Russell: She never changes… Ever!
IGN: If there was any danger of her kids finding out the truth, how much of an impact do you think that would be on her?
Russell: I think the kids are what really cross those different circles; the outside circle and the intimate circle. I think the kids are huge. Because even though she’s not the best mom — she’s sort of a cold mom in a way — I think she loves them fiercely, and I think in coming episodes, there is a part of Phillip’s weakness that I think she feels is a huge threat to the kids. Because if he is found out, her kids… If they’re taken, who’s going to take care of the kids? And I think her being good at her job assures their safety, even though they’re being raised in a culture that she doesn’t subscribe to. I think the kids are hugely important. I think it’s very important that they don’t find out. Although, [series creator] Joe Weisberg’s said a few things, so we’ll see where it goes. They’re kids… They can’t find out! And that’s her fear, that they would feel so betrayed by everything.
IGN: In the two episodes we were sent, Margo Martindale’s not in them yet.
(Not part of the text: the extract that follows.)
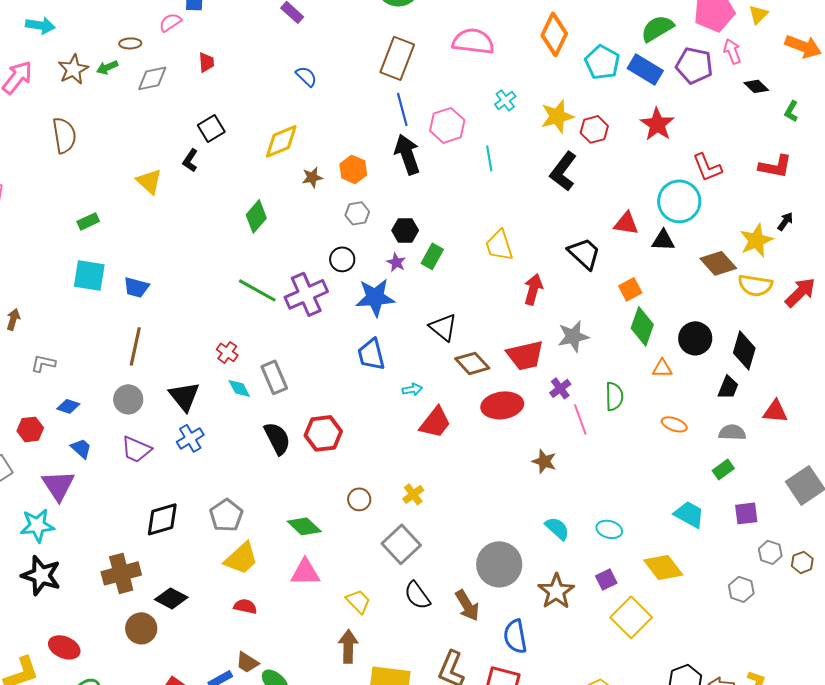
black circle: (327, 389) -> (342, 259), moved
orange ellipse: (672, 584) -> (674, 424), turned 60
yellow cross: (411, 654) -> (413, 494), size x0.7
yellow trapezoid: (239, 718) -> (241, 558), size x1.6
She was so terrific on Justified. Can you talk a bit about her character?
Russell: Oh, Margo. She’s so great! Oh my God, she’s amazing! My fantasy dream sequence is that Margo wants to be my friend and will take me out for late-night drinks and fireside chats in New York.
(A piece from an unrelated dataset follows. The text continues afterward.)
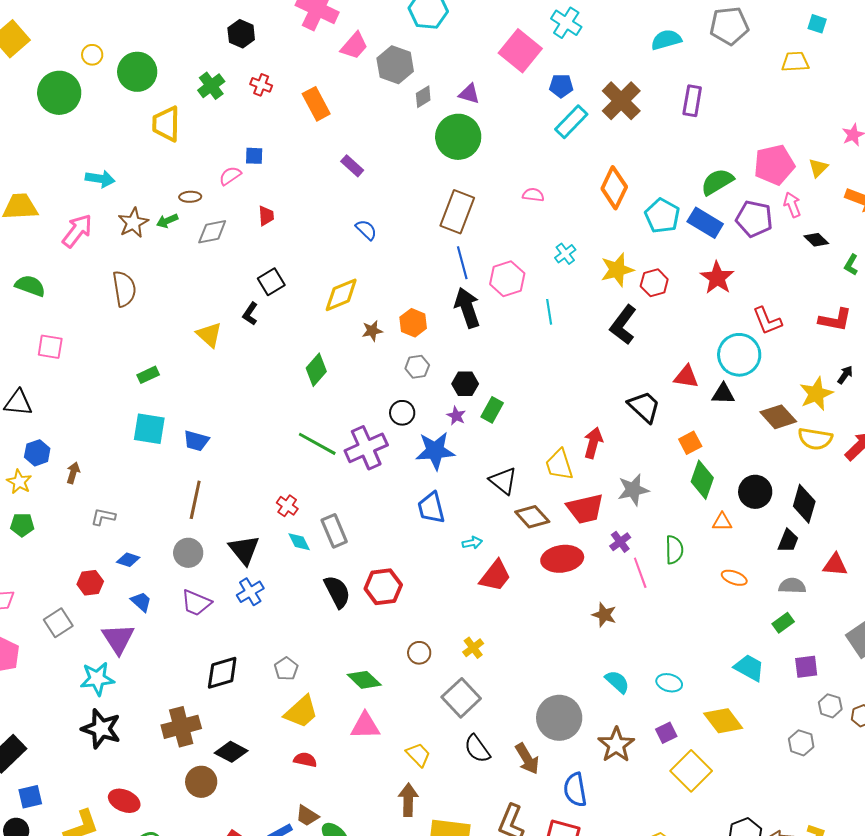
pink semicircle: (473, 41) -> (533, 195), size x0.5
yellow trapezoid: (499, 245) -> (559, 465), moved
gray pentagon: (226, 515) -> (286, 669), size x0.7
IGN: I think you can make it happen.
Russell: I’m going to put my best foot forward. I really love Margo. She was getting ready in the makeup trailer — she’s just f**king awesome — she’s like, “Well, this is stupid. This whole scene is stupid.” [Laughs] I’m like, “I love her so much!” I love her! Margo is a new character that comes in who plays the new KGB handler for Phillip and Elizabeth. It’s so interesting because, how do spies meet the other spies? They’re kind of watched and approached, and who do you trust? She’s great because she’s Margo, so she’s this bold, sassy lady with a slight Texas accent. She comes in, and she’s like, “Hi!” There’s just this great moment when Phillip and her meet each other first and have more of a connection, but I haven’t really met her. I’ve heard about her. Phillip says, “Oh, we have a new handler, and we’re calling her on this.” Then the first time I see her, Margo and I had this great thing — I’m jumping over the story here — but we’re passing over this girl, who she’s going to take care of. I’m passing her, but I can tell there’s something about her I don’t like, and she says, “Oh, Elizabeth. It’s so nice to meet you. Zhukov wanted me to tell you ‘Hello.’ Do you want me to pass anything on to him?” I’m just like, “Just that you saw us.” She goes, [very stoic] “I saw you,” and she just walks away. [Laughs] She’s just tough and good. “I saw you…” Walks away.
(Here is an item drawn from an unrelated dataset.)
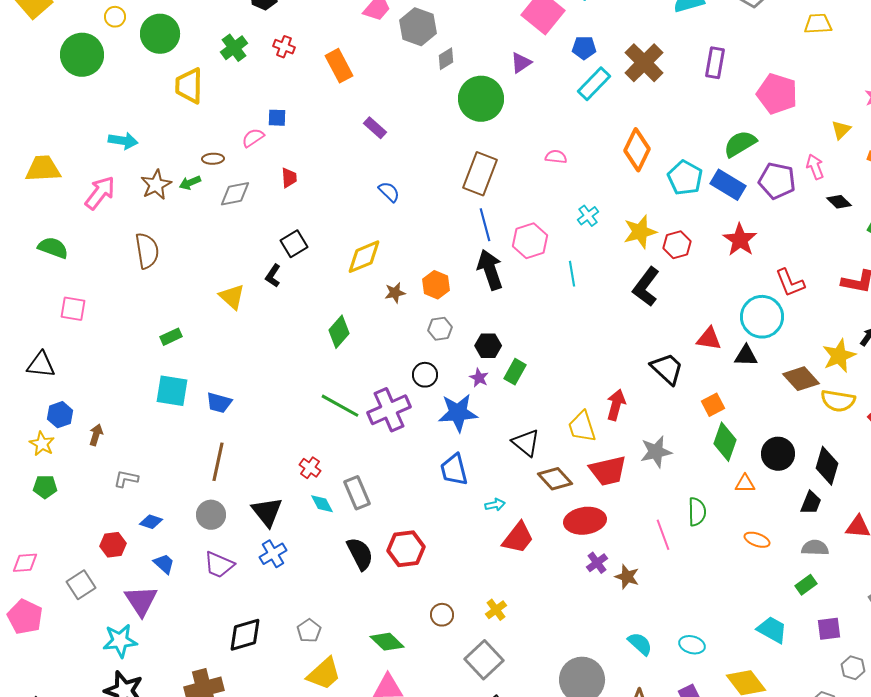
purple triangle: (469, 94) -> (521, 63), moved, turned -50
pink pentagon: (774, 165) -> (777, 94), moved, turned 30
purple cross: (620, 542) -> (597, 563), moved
IGN: There are flashbacks to your training and early days going undercover in the first two episodes. Will they continue?
Russell: I hope so, because I think they’re interesting. Those are my favorite parts. What were they like before everything? What were they like when they were young? Those are the things that interest me, so I hope that they do. There are a few more flashbacks we’ve done so far, actually…
The Americans premieres Wednesday, January 30th at 10pm ET/PT on FX.